• [Work instruction]
Your answer must be an exact copy of the data below, minus any pictures.

-=-=-=-=-

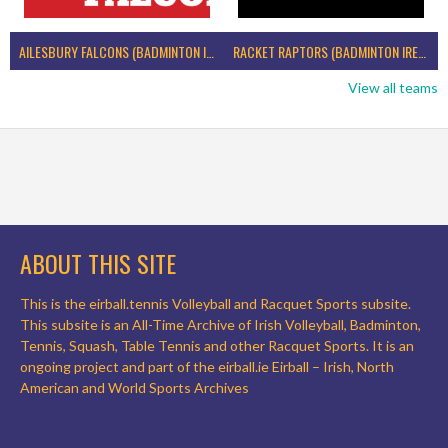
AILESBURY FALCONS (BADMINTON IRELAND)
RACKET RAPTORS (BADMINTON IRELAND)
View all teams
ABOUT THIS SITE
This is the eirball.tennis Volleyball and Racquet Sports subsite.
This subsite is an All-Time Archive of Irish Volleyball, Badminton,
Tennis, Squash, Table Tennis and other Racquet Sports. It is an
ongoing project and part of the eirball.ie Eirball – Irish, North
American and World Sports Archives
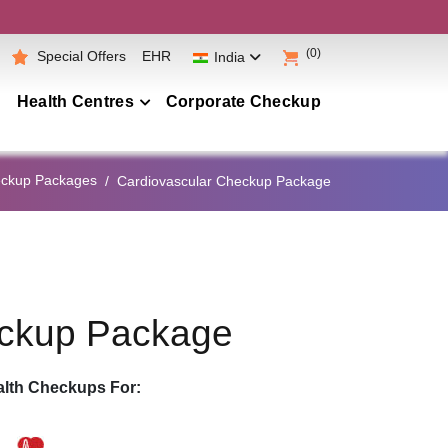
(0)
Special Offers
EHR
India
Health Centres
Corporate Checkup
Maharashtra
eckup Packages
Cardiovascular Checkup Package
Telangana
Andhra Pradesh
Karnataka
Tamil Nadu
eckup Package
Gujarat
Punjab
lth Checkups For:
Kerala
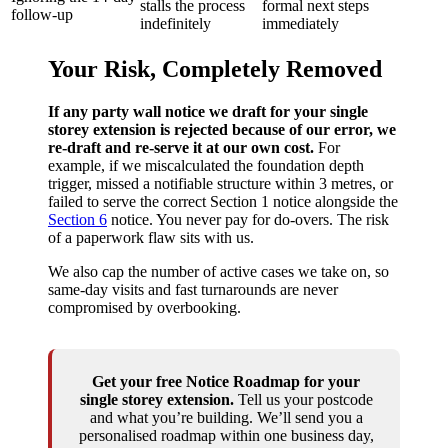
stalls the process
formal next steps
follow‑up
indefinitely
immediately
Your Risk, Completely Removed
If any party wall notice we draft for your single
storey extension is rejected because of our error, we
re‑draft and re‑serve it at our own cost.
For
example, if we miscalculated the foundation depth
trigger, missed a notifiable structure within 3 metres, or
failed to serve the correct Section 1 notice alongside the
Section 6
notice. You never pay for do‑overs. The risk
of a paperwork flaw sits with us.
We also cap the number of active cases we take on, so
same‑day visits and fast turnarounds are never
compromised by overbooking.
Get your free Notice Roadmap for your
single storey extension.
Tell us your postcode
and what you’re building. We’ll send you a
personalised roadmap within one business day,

-=-=-=-=-

• [Answer section]
AILESBURY FALCONS (BADMINTON IRELAND)
RACKET RAPTORS (BADMINTON IRELAND)
View all teams
ABOUT THIS SITE
This is the eirball.tennis Volleyball and Racquet Sports subsite.
This subsite is an All-Time Archive of Irish Volleyball, Badminton,
Tennis, Squash, Table Tennis and other Racquet Sports. It is an
ongoing project and part of the eirball.ie Eirball – Irish, North
American and World Sports Archives
(0)
Special Offers
EHR
India
Health Centres
Corporate Checkup
Maharashtra
eckup Packages
Cardiovascular Checkup Package
Telangana
Andhra Pradesh
Karnataka
Tamil Nadu
eckup Package
Gujarat
Punjab
lth Checkups For:
Kerala
stalls the process
formal next steps
follow‑up
indefinitely
immediately
Your Risk, Completely Removed
If any party wall notice we draft for your single
storey extension is rejected because of our error, we
re‑draft and re‑serve it at our own cost.
For
example, if we miscalculated the foundation depth
trigger, missed a notifiable structure within 3 metres, or
failed to serve the correct Section 1 notice alongside the
Section 6
notice. You never pay for do‑overs. The risk
of a paperwork flaw sits with us.
We also cap the number of active cases we take on, so
same‑day visits and fast turnarounds are never
compromised by overbooking.
Get your free Notice Roadmap for your
single storey extension.
Tell us your postcode
and what you’re building. We’ll send you a
personalised roadmap within one business day,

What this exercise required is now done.